Government MPs are privately astonished at the Opposition’s tactics, after Liberal leader Tony Abbott moved a censure motion only half-a-dozen questions into the first Question Time of the week yesterday, despite the lack of any compelling evidence to emerge from the Senate’s committee hearings into the insulation program.
Garrett’s fate is now dependent on whether the Government can shift the media cycle on from the issue and back onto its preferred territory of the economy, health and national security. The Opposition therefore needed to maintain pressure and media focus on Garrett with new material or new issues about his handling of the program, creating a steady drip of stories and building up the pressure across the rest of week. Instead, the Opposition’s questions revolved around what Garrett had previously told Parliament, and a series of electoral anecdotes about businesses affected by the major overhaul of the scheme announced by Garrett on Friday afternoon.
The questions allowed Garrett to get onto the front foot for the first time in weeks, pointing out that the Opposition had opposed the entire program, rendering their criticisms of its closure (which had been demanded by the Opposition) hypocritical.
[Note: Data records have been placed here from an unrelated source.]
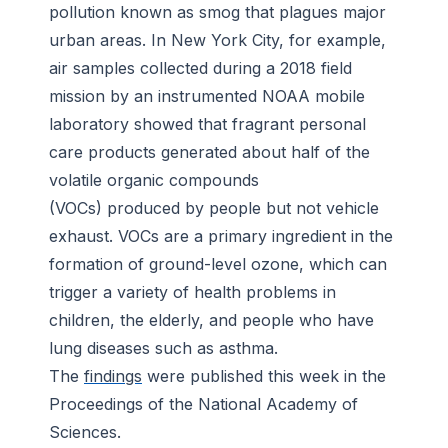
pollution known as smog that plagues major
urban areas. In New York City, for example,
air samples collected during a 2018 field
mission by an instrumented NOAA mobile
laboratory showed that fragrant personal
care products generated about half of the
volatile organic compounds
(VOCs) produced by people but not vehicle
exhaust. VOCs are a primary ingredient in the
formation of ground-level ozone, which can
trigger a variety of health problems in
children, the elderly, and people who have
lung diseases such as asthma.
The
findings
were published this week in the
Proceedings of the National Academy of
Sciences
.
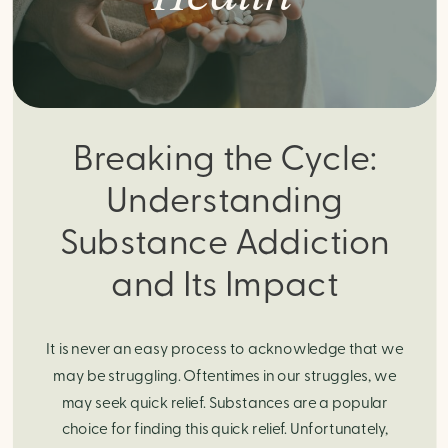
Breaking the Cycle:
Understanding
Substance Addiction
and Its Impact
It is never an easy process to acknowledge that we
may be struggling. Oftentimes in our struggles, we
may seek quick relief. Substances are a popular
choice for finding this quick relief. Unfortunately,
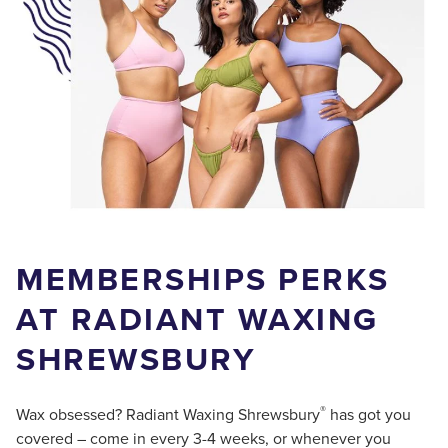
MEMBERSHIPS PERKS
AT RADIANT WAXING
SHREWSBURY
®
Wax obsessed? Radiant Waxing Shrewsbury
has got you
covered – come in every 3-4 weeks, or whenever you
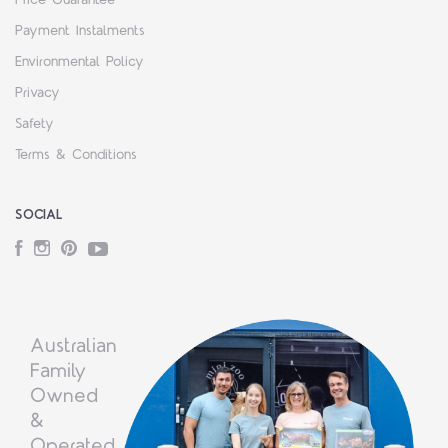
Payment Instalments
Environmental Policy
Privacy
Safety
Terms & Conditions
SOCIAL
Facebook
Instagram
Pinterest
YouTube
Australian
Family
Owned
&
Operated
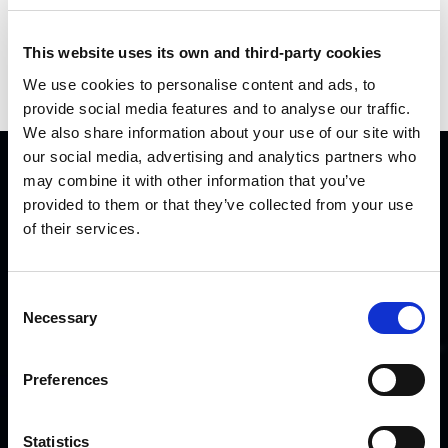
Videos
This website uses its own and third-party cookies
Press
We use cookies to personalise content and ads, to
provide social media features and to analyse our traffic.
We also share information about your use of our site with
our social media, advertising and analytics partners who
may combine it with other information that you’ve
QUICK LINKS
provided to them or that they’ve collected from your use
of their services.
Home
Careers
Consent
Partners
Necessary
Selection
Contact us
OTHER LINKS
Preferences
Disclaimer
Statistics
It was a small but significant moment for Garrett, who must be delighted that the forensic Malcolm Turnbull is watching with bemusement from the backbench rather than leading the Opposition after him. Tony Abbott and Greg Hunt have made for poor pursuers, and the Opposition tactics committee’s approach has been consistently confusing both in the first Parliamentary fortnight, when the matter was barely pursued until the end of the session, and this week. Garrett will feel more secure in his position now after the Prime Minister gave strong support to him in today’s Caucus meeting and the Opposition failed to land a blow.
Rudd’s approach, of refusing to countenance losing a Minister unless absolutely critical, is a straight from the Howard playbook used to frustrate Labor so much for more than a decade.